How to reduce "No-shows" for interview
To help make sure your sales candidates turn up for interview, I have compiled a few tips below which if followed, should decrease your amount of "No-shows".
HOW TO IMPROVE YOUR SHOW RATE FOR INTERVIEW:
· Build a personal relationship with an individual so they look forward to meeting the “real person” on the other end of the phone.
· Give them a schedule and a description of who they will see (with titles and roles) so they know who they will meet, their importance to the firm, and why they are meeting with them.
· Tell them what they will be asked so they feel comfortable with the process and also so they know what to prepare for. Send them a job description, company information, or anything to increase their interest in the job.
· Excite them by telling them about the projects / clients / products /services they will work on. Tell them about the team and any recent team successes.
· Put some “WOW’s” in the process (lunch, meet the MD, a tour of the business) so they are excited about the process and the job.
· Educate them about their “prospects” Let them know if they are on the short list and what you like about them.
· Contact “no-shows” to find out why they didn’t come to the interview. Fix any weaknesses in the process or attempt to learn which factors predict who is most likely to become a no-show (college students, low paying jobs, people from a far away commute distance etc.).
· Make it easy for them to call and cancel (or reschedule) in advance of the interview time.
· Remove as much uncertainty as possible in the interview process so they lose their fear of showing up (tell them about parking, traffic problems, how to dress, what to bring, etc). email them a map with exact directions
· Tell them they don’t need an updated resume in order to interview.

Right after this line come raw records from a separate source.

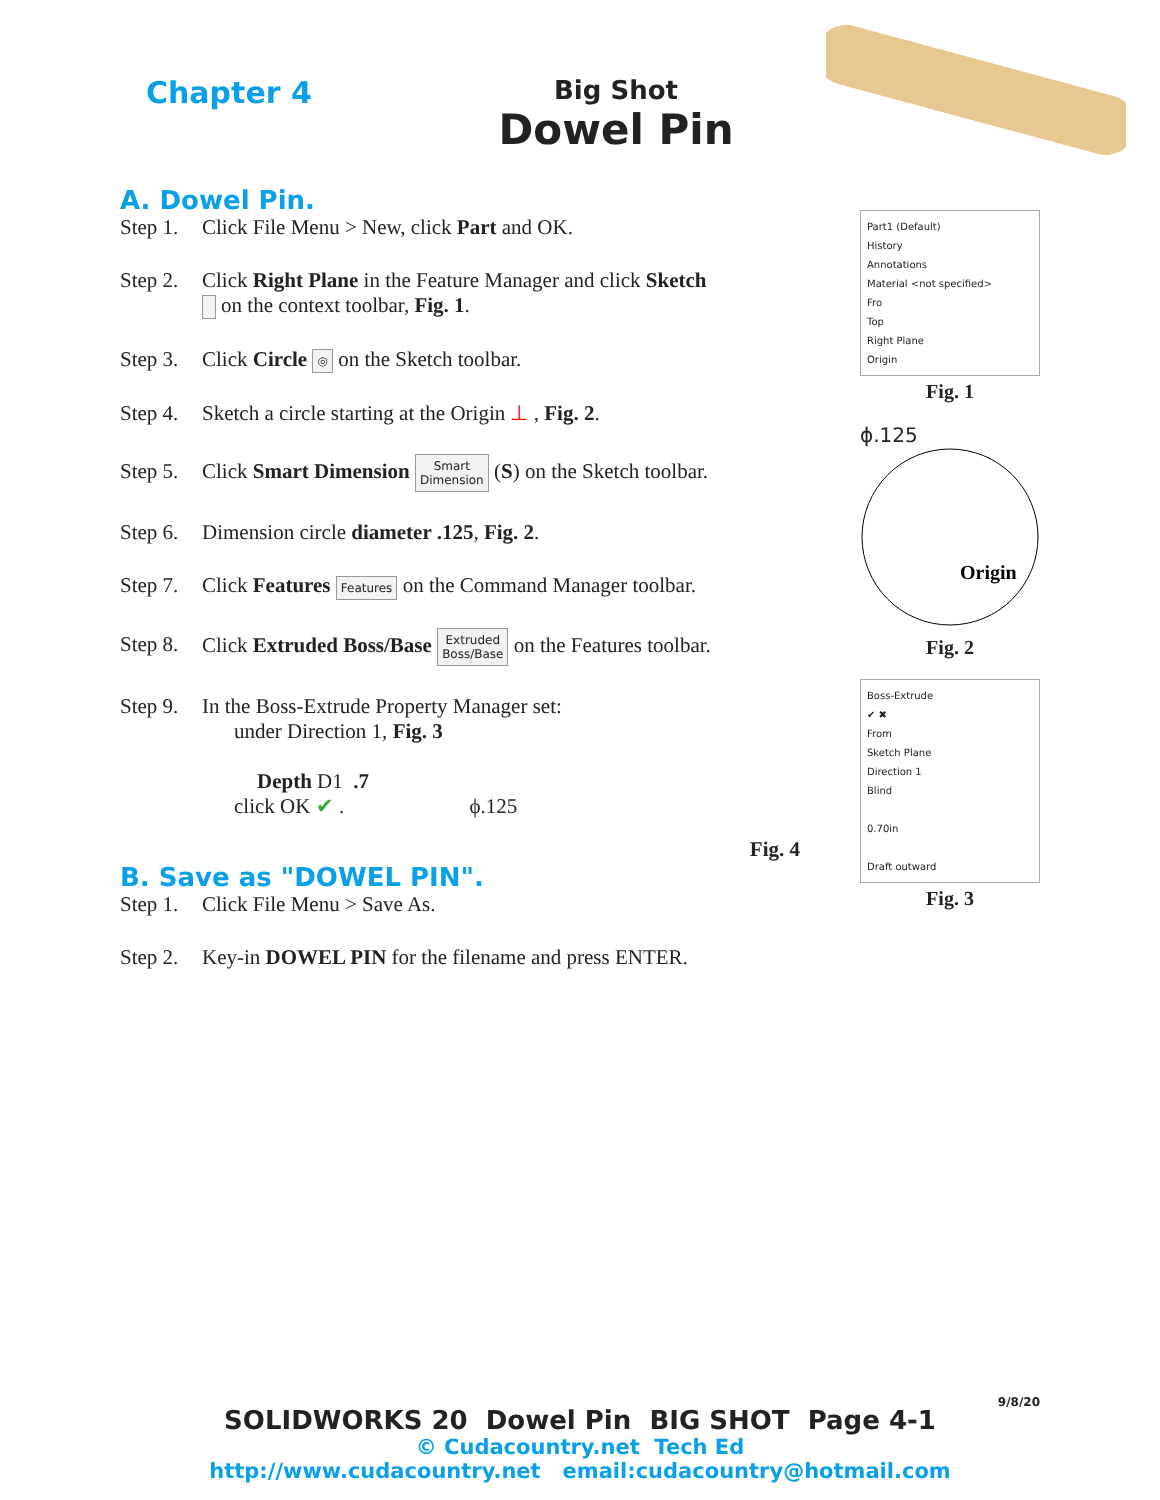Chapter 4
Big Shot
Dowel Pin
A. Dowel Pin.
Step 1. Click File Menu > New, click Part and OK.
Step 2. Click Right Plane in the Feature Manager and click Sketch
on the context toolbar, Fig. 1.
Step 3. Click Circle ◎ on the Sketch toolbar.
Step 4. Sketch a circle starting at the Origin ⊥ , Fig. 2.
Step 5. Click Smart Dimension Smart
Dimension (S) on the Sketch toolbar.
Step 6. Dimension circle diameter .125, Fig. 2.
Step 7. Click Features Features on the Command Manager toolbar.
Step 8. Click Extruded Boss/Base Extruded
Boss/Base on the Features toolbar.
Step 9. In the Boss-Extrude Property Manager set:
under Direction 1, Fig. 3
Depth D1 .7
click OK ✔ . ϕ.125
Fig. 4
B. Save as "DOWEL PIN".
Step 1. Click File Menu > Save As.
Step 2. Key-in DOWEL PIN for the filename and press ENTER.
Part1 (Default)
History
Annotations
Material <not specified>
Fro
Top
Right Plane
Origin
Fig. 1
ϕ.125
Origin
Fig. 2
Boss-Extrude
✔ ✖
From
Sketch Plane
Direction 1
Blind
0.70in
Draft outward
Fig. 3
9/8/20
SOLIDWORKS 20 Dowel Pin BIG SHOT Page 4-1
© Cudacountry.net Tech Ed
http://www.cudacountry.net email:cudacountry@hotmail.com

· Stop formal interviewing. Invite them in to have an informal chat over a coffee about themselves and their ideas. Offer to answer all of their questions on the phone prior to the interview.
· Schedule interviews after hours if necessary.
· Call or send e-mail reminders of the interview the day before and the day of the interview.
· Call no shows and “forgive” people that are applying for hard to hire jobs or who are well qualified applicants etc..
Conclusion: While many employers (Inc myself) would think if candidates need this much hand-holding, then I don't think they will be any good in my sales role.
The other side of this argument however, is that chances are your competitors are. Is it worth the risk of loosing a good sales person by not making sure they at least feel comfortable coming in for a chat?